How do stroke survivors and their caregivers manage post-stroke fatigue? A qualitative study

OBJECTIVES: The primary objective was to gain insight into the lived experiences of using day-to-day strategies to manage post-stroke fatigue. DESIGN: Qualitative, descriptive study. SETTING: Community telephone interviews. PARTICIPANTS: A purposive sample of 20 stroke survivors with current, or previous, post-stroke fatigue, and 8 caregivers, who provided informal care or support, were recruited. MAIN MEASURES: Semi-structured telephone interviews were undertaken. Data were analysed using a framework approach. RESULTS: Most participants had found their own ways of coping and their personal strategies included acceptance of having fatigue; ‘pacing’ (spreading activities out and interspersing with rest periods); keeping a diary in order to plan activities and to identify ‘trigger’ activities which induced fatigue; talking to (and educating) others about having fatigue; using relaxation; and accessing professional advice and support.
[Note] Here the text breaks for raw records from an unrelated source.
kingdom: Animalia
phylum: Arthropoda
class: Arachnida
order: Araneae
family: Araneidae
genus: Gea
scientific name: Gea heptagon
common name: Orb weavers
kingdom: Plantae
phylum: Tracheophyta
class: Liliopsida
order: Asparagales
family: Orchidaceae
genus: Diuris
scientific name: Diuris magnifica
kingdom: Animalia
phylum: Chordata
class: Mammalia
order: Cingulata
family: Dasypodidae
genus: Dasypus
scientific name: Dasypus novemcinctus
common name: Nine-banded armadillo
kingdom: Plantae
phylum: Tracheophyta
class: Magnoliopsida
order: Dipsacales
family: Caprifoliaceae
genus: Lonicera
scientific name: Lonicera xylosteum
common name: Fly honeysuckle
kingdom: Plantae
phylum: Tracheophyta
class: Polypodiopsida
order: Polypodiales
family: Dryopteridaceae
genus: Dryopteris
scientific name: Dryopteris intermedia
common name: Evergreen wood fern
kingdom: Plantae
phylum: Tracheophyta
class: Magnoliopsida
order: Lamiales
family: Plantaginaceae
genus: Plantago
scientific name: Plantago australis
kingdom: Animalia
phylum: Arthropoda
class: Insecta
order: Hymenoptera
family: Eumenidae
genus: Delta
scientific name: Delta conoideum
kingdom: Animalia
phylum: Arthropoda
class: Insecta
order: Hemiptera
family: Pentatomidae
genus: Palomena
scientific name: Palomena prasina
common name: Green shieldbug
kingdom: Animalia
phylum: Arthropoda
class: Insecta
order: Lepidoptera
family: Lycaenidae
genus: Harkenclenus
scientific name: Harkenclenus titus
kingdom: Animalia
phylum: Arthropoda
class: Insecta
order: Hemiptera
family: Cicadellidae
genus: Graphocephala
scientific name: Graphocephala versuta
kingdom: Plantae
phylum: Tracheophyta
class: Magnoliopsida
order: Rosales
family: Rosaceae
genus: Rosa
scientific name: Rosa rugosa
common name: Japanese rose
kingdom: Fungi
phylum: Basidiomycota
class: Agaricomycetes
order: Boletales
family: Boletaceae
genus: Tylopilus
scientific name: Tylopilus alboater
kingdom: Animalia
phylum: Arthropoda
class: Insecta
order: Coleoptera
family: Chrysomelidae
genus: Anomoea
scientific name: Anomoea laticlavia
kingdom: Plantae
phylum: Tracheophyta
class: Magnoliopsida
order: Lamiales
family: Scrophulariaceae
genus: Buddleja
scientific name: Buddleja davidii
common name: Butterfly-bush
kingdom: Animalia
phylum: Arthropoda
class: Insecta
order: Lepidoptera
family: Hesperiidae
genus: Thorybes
The burden placed on caregivers was considerable and they often had to oversee the post-stroke fatigue management strategies used. CONCLUSIONS: Post-stroke fatigue is managed in different ways and there was not one particular strategy that seemed effective for everyone. Most people in our study had had to devise their own ways of coping practically. Given the scale of this problem, which profoundly impacts the lives of both stroke survivors and caregivers, the management of post-stroke fatigue merits more attention and evaluation. However, this must be directly informed by those with lived experience.